We can reuse our approach from part 3 to scatter off of the potential from part 4. We send in a wave packet with $k_0 = 2\pi/w$, the wavenumber of the first excited resonant state, followed by more wavepackets at nearby frequencies. We need $k_0$ to be larger than the resonant wave number from part 4, though, since the wave packet will disperse too quickly if it is small. So, divide the pocket width by 10:
$$ w = 0.02, $$giving a $k_{0}$ that's ten times larger. The energy is now 100 times larger
$$ E_{ground} = 12,336, $$so multiply the barrier height by 100 as well. For this run, set the wall thickness to
$$ s = 0.005 $$so that it isn't thicker than the width of the pocket. Run the simulation for multiple $k_{0}$ values near the resonance frequency and find the transmission probabilities for each.

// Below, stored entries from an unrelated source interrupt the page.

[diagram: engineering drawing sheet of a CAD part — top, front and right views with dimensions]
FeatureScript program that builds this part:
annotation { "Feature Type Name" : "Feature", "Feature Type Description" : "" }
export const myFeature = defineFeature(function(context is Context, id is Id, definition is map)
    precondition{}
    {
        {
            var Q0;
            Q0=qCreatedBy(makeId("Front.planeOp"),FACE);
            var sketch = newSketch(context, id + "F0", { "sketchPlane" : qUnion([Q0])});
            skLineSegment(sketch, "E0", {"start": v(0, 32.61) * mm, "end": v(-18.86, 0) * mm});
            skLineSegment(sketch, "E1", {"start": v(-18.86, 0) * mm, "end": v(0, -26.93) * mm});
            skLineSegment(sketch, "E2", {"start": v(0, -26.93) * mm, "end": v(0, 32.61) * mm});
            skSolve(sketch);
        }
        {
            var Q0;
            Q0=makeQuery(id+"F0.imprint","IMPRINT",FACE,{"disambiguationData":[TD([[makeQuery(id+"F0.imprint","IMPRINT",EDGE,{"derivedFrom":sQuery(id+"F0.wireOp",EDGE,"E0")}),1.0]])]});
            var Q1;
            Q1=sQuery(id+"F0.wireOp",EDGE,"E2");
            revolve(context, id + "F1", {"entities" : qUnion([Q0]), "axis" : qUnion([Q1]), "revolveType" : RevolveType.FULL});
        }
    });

We find that the reflection probability peaks whenever we send in a wavepacket whose central wavenumber $k_{0}$ is near an integer multiple of the ground resonant state's wavenumber.Put another way, we (locally) maximize reflection by sending in wave packets whose energies are the same as the allowed energies of the infinite square well of width $2$. I tried this for several other combinations of pocket width $w$ and barrier thickness $s$, and across several ranges of $k_{0}$, and found the same result. Also visible is a roughly exponential rise in reflection probability as $k$ increases, which can be seen pushing the reflection peak leftwards in the vicinity of $k_{0} = 3k_{ground}$.